Happy Inspector Reduces Lost Documents While Conserving The Environment

On average, a company will spend $122 attempting to find a lost document, according to PricewaterhouseCoopers. It’s also estimated that 7.5% of all company documents are lost completely.

Drill that math down a bit further: if your company utilizes 10,000 documents, 750 of them will most likely be lost, costing your company around $91,500. Recreating lost docs will cost the company around $100,000, if you include time and supplies.

The Happy Inspector mobile app is working to turn these numbers around. Its app users have taken over 25 million photos as part of their property inspection process. The images are time-stamped, automatically collated, and stored in the cloud. Its use of data analysis help companies make the most of their property inspections and operations audits, including multifamily properties, construction, hospitality and other commercial real estate properties.

“It’s easy for professionals in the field to record valuable evidence if all they have to do is point and click,” Happy Inspector CIO Jindou Lee wrote on CIO.com, “and management can find any image they need at the push of a button. Photographs offer a simple way to record a given moment in time. IT teams need to find a way to leverage them effectively to drive business value and reduce liability.”

Happy Inspector’s parent company, HappyCo, is a San Francisco-based software firm that builds mobile applications for enterprise workforces so that they can run their operations more efficiently. Its Happy Inspector product is used by thousands of companies and has facilitated more than 1.5 million inspections. The company was founded in 2011 and is privately held.
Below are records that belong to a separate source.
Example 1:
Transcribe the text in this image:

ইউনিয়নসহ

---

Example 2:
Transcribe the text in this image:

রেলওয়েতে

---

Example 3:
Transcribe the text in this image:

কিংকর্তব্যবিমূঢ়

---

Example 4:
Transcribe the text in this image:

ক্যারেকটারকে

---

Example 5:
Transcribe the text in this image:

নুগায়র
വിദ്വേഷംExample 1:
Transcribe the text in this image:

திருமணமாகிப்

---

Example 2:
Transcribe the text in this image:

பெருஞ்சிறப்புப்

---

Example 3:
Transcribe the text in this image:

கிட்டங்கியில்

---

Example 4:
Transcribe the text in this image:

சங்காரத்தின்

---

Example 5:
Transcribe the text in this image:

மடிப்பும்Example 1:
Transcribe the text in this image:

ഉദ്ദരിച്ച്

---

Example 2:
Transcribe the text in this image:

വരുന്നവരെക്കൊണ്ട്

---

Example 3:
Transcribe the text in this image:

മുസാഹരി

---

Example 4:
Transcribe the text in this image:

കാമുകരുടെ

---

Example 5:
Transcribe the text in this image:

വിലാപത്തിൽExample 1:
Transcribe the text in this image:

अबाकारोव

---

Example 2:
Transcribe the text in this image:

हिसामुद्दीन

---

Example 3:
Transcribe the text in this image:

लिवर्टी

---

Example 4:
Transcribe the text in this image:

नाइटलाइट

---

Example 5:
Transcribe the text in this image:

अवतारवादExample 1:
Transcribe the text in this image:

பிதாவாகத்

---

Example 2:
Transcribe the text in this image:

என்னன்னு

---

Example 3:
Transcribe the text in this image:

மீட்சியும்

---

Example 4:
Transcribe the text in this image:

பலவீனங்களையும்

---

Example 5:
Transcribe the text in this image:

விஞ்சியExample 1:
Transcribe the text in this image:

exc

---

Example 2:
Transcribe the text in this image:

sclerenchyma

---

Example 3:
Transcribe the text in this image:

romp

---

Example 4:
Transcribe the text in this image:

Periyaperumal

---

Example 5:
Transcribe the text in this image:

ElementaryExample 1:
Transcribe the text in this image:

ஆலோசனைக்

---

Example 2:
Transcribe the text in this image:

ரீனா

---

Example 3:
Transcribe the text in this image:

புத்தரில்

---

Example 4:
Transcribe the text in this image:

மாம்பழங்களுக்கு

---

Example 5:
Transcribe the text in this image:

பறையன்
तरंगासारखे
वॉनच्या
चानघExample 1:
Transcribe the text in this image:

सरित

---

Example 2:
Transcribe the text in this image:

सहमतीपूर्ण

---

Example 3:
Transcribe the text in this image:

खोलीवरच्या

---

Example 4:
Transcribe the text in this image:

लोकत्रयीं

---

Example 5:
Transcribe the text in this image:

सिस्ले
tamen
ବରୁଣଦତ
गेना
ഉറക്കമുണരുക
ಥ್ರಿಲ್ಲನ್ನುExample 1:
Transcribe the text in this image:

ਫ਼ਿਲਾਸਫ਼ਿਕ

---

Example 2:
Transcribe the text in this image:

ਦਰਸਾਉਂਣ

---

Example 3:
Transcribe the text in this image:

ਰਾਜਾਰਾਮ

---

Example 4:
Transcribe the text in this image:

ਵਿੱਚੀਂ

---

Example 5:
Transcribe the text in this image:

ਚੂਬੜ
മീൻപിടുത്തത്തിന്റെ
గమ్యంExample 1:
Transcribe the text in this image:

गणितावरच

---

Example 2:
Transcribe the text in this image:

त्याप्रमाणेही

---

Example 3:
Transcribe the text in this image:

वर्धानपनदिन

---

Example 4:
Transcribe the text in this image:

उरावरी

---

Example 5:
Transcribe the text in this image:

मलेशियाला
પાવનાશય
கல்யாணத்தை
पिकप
Another concern involves the world outside the office: in 2016, humans created more than a billion tons of paper, with U.S. offices using more than 12.1 trillion sheets of paper per year. More than a quarter of all landfill waste is made of paper.

History was supposed to take a different turn. Even as early as the 1960s, the idea of a paperless office was beginning to make traction. In 1975, Businessweek magazine predicted that paper would be “dead” by 1990, thanks to the coming digital age. Yet, in the 21st century, we are still producing more paper than ever before.

Lee goes on to say that the main reason for this resistance to change is inertia.

“People do things the way they’ve always done them because familiarity makes life easier in the short term,” he writes. “There’s no learning curve with paper because most processes in use today—from getting a mortgage to filling out medical forms—were originally created using pen and ink, and they work pretty well. The problem is that simply digitizing paper-based processes isn’t a good enough reason to switch. There needs to be a compelling bottom-line benefit to replacing a tried-and-true system.”

The Happy Inspector app allows property managers to get reliable data by standardizing inspections with mobile forms. It can also create a visual record of property conditions with digital photos and signatures. It adds costs and scores to estimate expenses and benchmark property and staff performance. As well, it implements comprehensive asset inspections and regulatory compliance assessments.

The app is cloud enabled, so inspections and reports are automatically backed up and never lost. The information is available on all devices, so that team members can work together on any one inspection without confusion or miscommunication.